• [Required work]:
**A.** Summarize the article on the House appropriations vote in two sentences.
**B.** Revise the part of the article on the House appropriations vote that opens with the words containing "The House action" and closes with "its own budget.", swapping "budget cutters" for "spending hawks".

====== Text shown

The House defied President Reagan last night as moderate Republicans joined Democrats in approving an $87.3 billion appropriations bill for education, health, welfare and jobs programs that GOP leaders described as a prime target for a veto.

A vote against sending the measure back to committee for major cuts was close enough to provide "clear evidence, with room to spare, that a veto can be sustained," House Minority Whip Trent Lott (R-Miss.) said after the bill passed.

News from the Senate was potentially worse for Reagan. Appropriations Committee Republicans, rejecting his proposal for a 12 percent cut in discretionary domestic spending this year, agreed privately to double his $2 billion defense cut while taking $1 billion from domestic programs rather than the more than $8 billion Reagan proposed.

Senate GOP sources said they would couple the overall $5 billion appropriations cut with cost-of-living adjustments for big entitlement programs and a three-month delay in the mid-1982 tax cut.

In the House, after more than seven hours of deliberation, the vote was 249 to 168 against recommitting the measure, with 39 Republican moderates joining the Democratic leadership in opposing the move while 28 Democrats voted for it.

Among Washington area members who voted on the bill, only Rep. Frank R. Wolf (R-Va.) voted to recommit the measure.

The bill, viewed as a test of strength for Reagan's latest round of budget cuts, was approved by a voice vote and sent to the Senate, where the administration is expected to concentrate its pressure for new spending cutbacks.

The House action stood in sharp contrast to previous Reagan budget victories, when enough Democrats joined a solid Republican minority to give the president what he wanted.

"This was a message to the budget cutters that the House does not want to see the 'safety net' cut to shreds," said Rep. Bill Green (R-N.Y.), a moderate Republican leader.

Earlier in the day, the House, with support from its Democratic leadership, voted to cut $74 million from the bill, just enough to bring it into technical compliance with Congress' budget targets and undercut arguments that the House is busting its own budget.

============
====== Entries provided

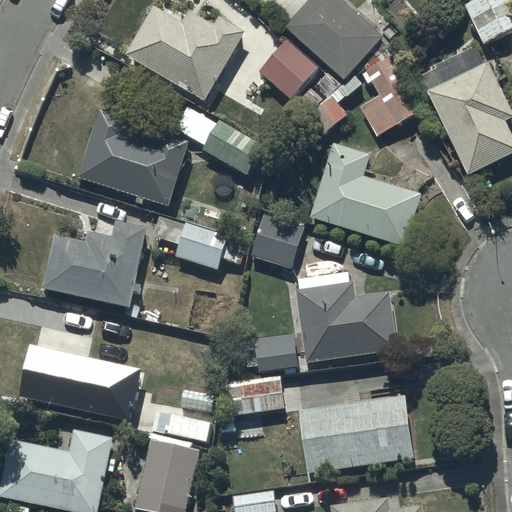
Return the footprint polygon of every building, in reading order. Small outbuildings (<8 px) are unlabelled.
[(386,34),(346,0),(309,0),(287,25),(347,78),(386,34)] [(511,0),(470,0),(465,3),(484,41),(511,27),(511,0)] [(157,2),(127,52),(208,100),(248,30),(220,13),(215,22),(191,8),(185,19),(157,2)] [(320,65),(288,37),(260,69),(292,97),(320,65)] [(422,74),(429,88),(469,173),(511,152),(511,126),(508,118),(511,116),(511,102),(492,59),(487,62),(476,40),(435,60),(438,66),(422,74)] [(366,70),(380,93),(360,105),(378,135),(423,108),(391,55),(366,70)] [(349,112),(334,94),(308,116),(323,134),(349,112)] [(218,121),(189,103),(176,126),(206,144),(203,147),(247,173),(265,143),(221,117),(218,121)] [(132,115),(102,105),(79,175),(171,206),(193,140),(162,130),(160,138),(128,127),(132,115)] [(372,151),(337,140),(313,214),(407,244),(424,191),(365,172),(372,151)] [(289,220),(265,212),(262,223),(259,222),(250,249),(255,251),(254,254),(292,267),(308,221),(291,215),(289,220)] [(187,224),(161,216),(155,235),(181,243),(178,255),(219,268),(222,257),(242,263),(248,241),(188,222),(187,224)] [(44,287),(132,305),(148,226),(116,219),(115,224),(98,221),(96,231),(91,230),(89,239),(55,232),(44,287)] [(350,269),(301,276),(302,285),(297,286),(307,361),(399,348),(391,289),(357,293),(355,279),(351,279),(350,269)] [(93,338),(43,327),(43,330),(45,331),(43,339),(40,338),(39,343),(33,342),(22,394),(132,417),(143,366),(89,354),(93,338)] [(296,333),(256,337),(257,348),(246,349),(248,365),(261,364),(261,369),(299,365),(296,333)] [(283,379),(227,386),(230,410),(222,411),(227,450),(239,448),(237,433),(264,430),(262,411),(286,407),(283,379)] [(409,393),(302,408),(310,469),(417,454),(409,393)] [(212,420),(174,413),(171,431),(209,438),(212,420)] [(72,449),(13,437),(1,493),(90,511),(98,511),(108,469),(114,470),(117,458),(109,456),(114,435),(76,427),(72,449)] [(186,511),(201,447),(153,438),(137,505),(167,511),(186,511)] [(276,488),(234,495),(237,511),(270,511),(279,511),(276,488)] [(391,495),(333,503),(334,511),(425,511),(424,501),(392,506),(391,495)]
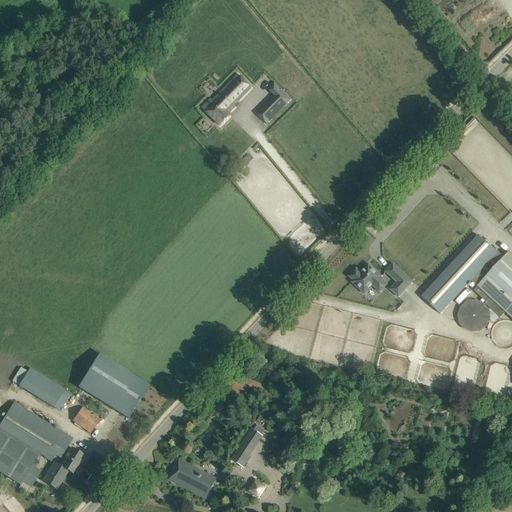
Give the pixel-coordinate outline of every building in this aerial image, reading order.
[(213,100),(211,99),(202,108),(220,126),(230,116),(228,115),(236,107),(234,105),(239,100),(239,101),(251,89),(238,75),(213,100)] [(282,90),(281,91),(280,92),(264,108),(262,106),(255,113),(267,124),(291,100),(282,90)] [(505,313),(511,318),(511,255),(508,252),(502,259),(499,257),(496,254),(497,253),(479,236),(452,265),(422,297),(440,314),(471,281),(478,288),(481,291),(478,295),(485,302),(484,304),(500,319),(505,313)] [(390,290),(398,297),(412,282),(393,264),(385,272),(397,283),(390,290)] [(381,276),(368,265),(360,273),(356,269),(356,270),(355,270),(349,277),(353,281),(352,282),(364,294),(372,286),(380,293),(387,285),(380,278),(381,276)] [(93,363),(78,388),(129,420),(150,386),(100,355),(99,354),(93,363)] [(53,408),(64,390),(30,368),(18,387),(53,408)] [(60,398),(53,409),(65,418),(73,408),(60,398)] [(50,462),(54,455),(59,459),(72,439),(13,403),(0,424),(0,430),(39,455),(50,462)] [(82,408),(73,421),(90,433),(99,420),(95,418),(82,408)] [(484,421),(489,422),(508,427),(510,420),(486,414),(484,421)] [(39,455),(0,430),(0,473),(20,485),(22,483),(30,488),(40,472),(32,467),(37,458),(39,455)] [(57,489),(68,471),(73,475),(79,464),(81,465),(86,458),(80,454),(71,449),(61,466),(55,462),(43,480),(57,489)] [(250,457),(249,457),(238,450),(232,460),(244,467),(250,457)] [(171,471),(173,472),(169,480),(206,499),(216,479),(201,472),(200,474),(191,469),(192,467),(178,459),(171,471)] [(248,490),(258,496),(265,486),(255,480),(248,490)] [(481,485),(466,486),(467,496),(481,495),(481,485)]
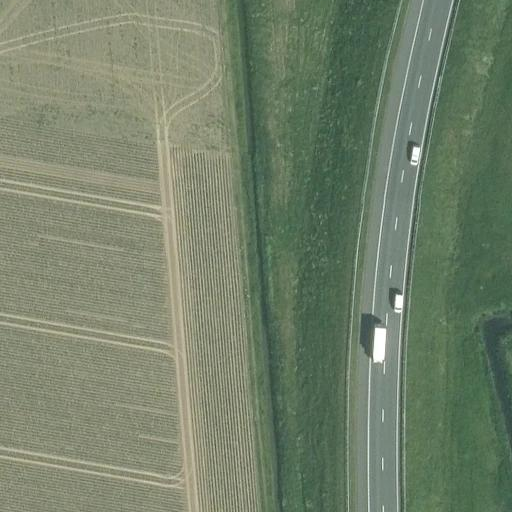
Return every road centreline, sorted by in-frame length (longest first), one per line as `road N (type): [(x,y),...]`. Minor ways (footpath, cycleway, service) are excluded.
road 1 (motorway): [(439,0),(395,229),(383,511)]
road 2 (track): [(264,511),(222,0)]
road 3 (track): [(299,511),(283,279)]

============

• [Replies]:
**A.** The House approved an $87.3 billion appropriations bill for education, health, welfare and jobs programs after voting 249 to 168 against sending it back to committee for major cuts, with 39 moderate Republicans joining the Democratic leadership. GOP leaders described the bill as a prime veto target, while Senate Appropriations Committee Republicans privately agreed to double Reagan's $2 billion defense cut and take $1 billion from domestic programs instead of the more than $8 billion he proposed.

**B.**
The House action stood in sharp contrast to previous Reagan budget victories, when enough Democrats joined a solid Republican minority to give the president what he wanted.

"This was a message to the spending hawks that the House does not want to see the 'safety net' cut to shreds," said Rep. Bill Green (R-N.Y.), a moderate Republican leader.

Earlier in the day, the House, with support from its Democratic leadership, voted to cut $74 million from the bill, just enough to bring it into technical compliance with Congress' budget targets and undercut arguments that the House is busting its own budget.